According to Department of Work and Pensions data, claimants of out-of-work benefits in the county stand at 4.6% of working age persons. The number of claimants has grown more than 270%, with 9,415 more claimants in Buckinghamshire in December 2020 than at the onset of the Covid-19 pandemic in March 2020. 16-24-year-olds have been most adversely affected by this with a 290% increase in out- of-work claimants since the start of the pandemic!

To help address unemployment amongst 16-24 year olds, the government launched 'Kickstart' jobs, a £2bn programme to stop young people drifting into long term joblessness.
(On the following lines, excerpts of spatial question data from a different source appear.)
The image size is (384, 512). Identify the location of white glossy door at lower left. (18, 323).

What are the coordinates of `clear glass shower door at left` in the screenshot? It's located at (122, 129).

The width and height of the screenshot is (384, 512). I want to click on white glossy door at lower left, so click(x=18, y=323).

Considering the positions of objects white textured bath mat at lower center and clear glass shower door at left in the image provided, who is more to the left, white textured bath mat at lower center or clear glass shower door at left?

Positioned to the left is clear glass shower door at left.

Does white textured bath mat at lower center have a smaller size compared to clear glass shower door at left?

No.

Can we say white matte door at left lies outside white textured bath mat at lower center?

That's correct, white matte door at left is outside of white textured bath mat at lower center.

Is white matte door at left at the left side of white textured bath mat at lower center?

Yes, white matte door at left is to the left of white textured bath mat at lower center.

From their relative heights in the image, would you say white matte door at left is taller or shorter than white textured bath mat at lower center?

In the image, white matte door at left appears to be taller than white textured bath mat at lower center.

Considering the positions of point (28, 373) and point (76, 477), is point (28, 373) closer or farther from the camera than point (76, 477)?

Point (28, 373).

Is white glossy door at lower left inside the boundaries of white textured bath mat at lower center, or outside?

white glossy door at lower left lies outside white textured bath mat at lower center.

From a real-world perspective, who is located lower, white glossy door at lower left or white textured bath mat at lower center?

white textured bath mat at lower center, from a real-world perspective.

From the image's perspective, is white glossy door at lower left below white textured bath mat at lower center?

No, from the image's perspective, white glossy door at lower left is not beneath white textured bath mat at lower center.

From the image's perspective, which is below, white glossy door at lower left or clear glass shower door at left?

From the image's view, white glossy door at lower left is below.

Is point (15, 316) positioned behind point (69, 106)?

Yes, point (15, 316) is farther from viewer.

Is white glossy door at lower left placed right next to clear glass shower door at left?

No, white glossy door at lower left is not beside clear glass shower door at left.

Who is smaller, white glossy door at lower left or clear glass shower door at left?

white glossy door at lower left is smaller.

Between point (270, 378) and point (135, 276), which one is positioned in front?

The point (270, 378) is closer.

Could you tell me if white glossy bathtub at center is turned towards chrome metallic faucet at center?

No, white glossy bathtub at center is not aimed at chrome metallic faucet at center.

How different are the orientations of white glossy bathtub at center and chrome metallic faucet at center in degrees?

Despite the 5 months since 'Kickstart' started, most job roles for young people are not yet filled, as reported by the BBC. The various lock-downs and bureaucracy associated with the programme may play a part in the lack of take-up.

The Liberal Democrats believe Buckinghamshire Council must be more proactive as a major employer in the county to address youth unemployment and actively engage with local business in youth unemployment programmes. Councils have an enormous variety of roles and functions in the community and can be instrumental in propelling the 'Kickstart' programme in training and preparing young people for productive roles within the council and further afield.